Mlliyet Milliyet Blog Milliyet Blog
 
Facebook Connect
Blog Kategorileri
 

27 Aralık '09

 
Kategori
Anılar
 

Rüşvetçi polis

Rüşvetçi polis
 

Geçen gün kula sınava giderken Beyazıt meydanda bir olaya şahit oldum. Bir polis memuru vatandaşın tekine avazı çıktığı kadar bağırıyordu. Kimse neden niçin bağırdığını bilmiyordu. Zavallı vatandaş ise süklüm püklüm olmuş ağzından hiç bir şey çıkmıyordu.

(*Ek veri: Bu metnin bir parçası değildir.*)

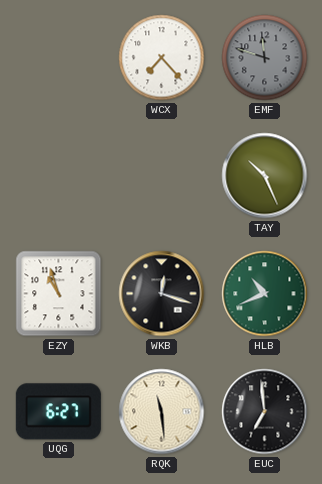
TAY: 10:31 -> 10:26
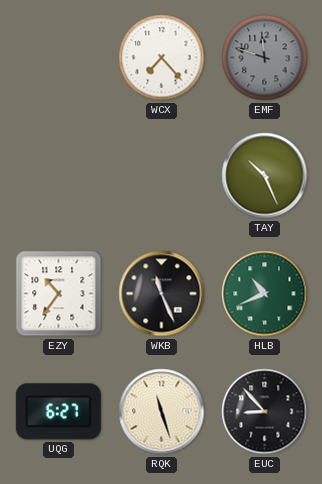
EZY: 10:57 -> 10:36
WKB: 12:18 -> 11:26
RQK: 11:29 -> 11:27
EUC: 6:59 -> 8:53
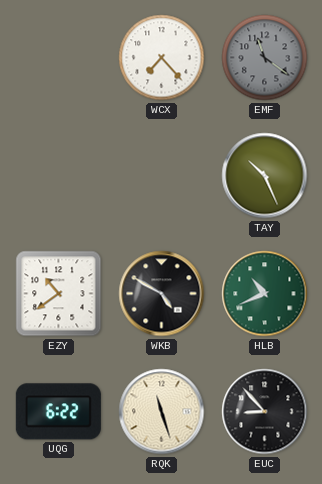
EMF: 11:48 -> 11:21
EZY: 10:36 -> 10:39
WKB: 11:26 -> 4:50
UQG: 6:27 -> 6:22
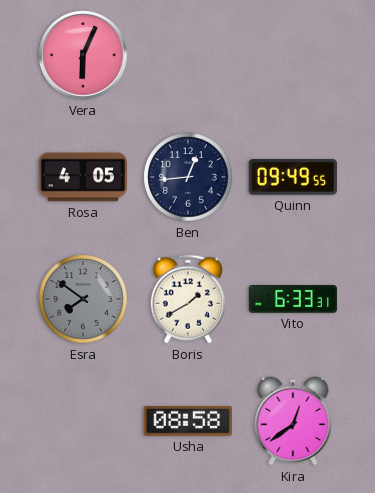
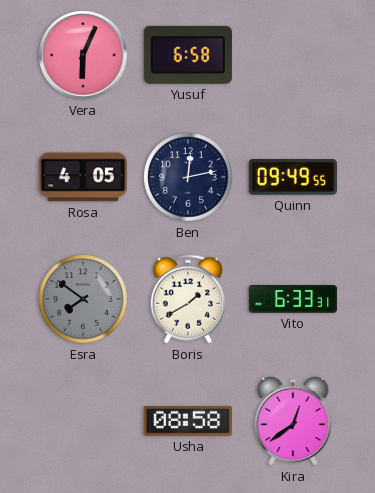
Yusuf: none -> 6:58
Ben: 12:44 -> 12:13
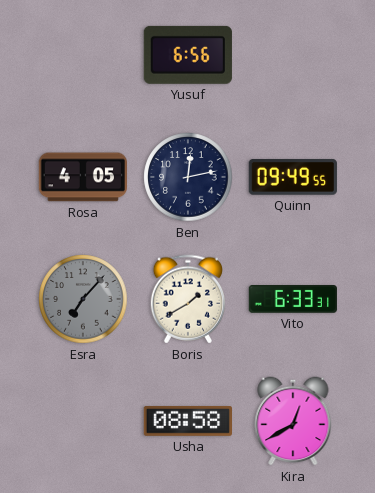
Vera: 6:04 -> none
Yusuf: 6:58 -> 6:56
Esra: 7:51 -> 7:07
Kira: 12:39 -> 12:40
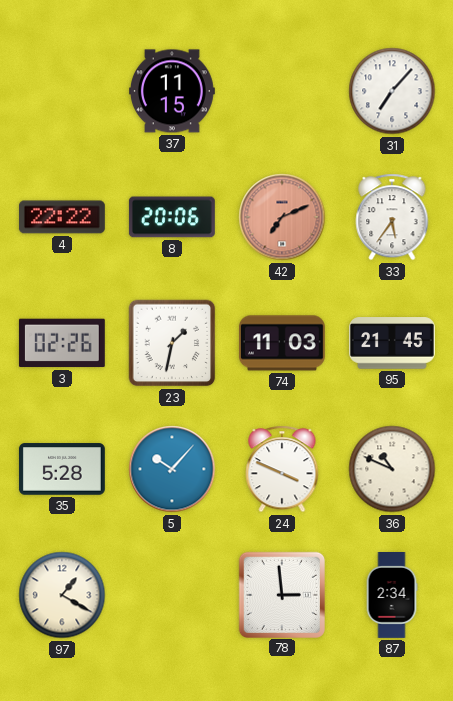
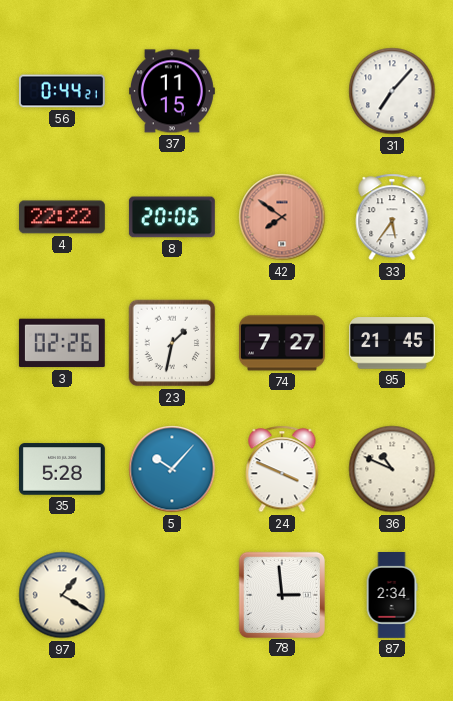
56: none -> 0:44
42: 7:11 -> 7:51
74: 11:03 -> 7:27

Polis " götüreyim mi seni, bindireyim mi arabaya, alalım mı ifadeni " gibisinden şeyler dedikçe adam daha bir tırsar oldu. Üzüldüm o haline. Orada belki bu olayın neden çıktığını öğrenemedim ama 2 yıl önce başıma gelen bir olay aklıma geldi.

Bundan 2 sene önce. Daha önce ne bir polisle, ne de karakolluk bir işim olmuş. Hiç alakam olmamıştı. Cep telefonum çalındı. Polisi aradık. Çünkü telefonum evimden çalınmıştı ve çalanın da kim olduğunu biliyordum. Evini tarif ettim polis gitti getirdi. Hem çalanın hem de bizim ifademiz alınacak. Bu yüzden karakola çağırıyorlar.

Bindik polis arabasına karakola doğru gidiyoruz. Bu Ford gibi olan arabalardan. Büyüklerinden yani. Karakola vardık. Telefonumu çalan çocukla babası başka bir odaya, benle babam başka bir odaya. Tutanak tuttular, olay nasıl oldu filan diye sordular. O tutulan tutanağı göz ucuyla görme şansım olmuştu. Verilen ifadede sözde ben " Baba, baba evin her yerini aradım ama cep telefonumu bir türlü bulamadım. Çaldılar baba. Gitti telefonum" şeklinden şeyler demişim. Bir de ben o dediklerime inanabilsem. Neyse dedim. Bizim işimiz bitti. Çalan kişi ile babası o gece orada kalacakmış.

Babamla karakoldan çıktık. İzbe bir yerde karakol. Eve dönüş yolunu bilmiyoruz. Ya taksiye bineceğiz ya da 1 - 2 dolmuş/otobüse. Birden bir ses duyduk. Bizi karakola getiren arabadaki polislerden biri. Yanına gittik. İyi akşamlar dedi babam. Polis babama " Dayı, o kadar getirdik seni bir güzellik yapsana bize " dedi. Babamda işte ne güzelliği ne getirmesi filan derken adam " Ta nereden seni karakola getirdik. 1 kaç paket sigara alsana. Malboro olsun ama " dedi. Ben böyle duyduklarıma inanamıyordum. Devletin görevlisi kendi işini yaptığı için bizden resmen karşılık bekliyordu. Maaşını bizim vergilerimizle alan adam sigara istiyor; bir de utanmasan markasını bile söylüyordu. Babam bulaşmamak için gitti 2000 aldı bir tane. Burun kırın etti ama aldı adam. Sonra da bana " Bulaşmaya değmez. Elindeki gücü nasıl kontrolsüzce kullandıklarına şahit oluyoruz. Bir şey filan der, yapar. Uğraşmak bile olmaz, boşver " tarzında şeyler demişti.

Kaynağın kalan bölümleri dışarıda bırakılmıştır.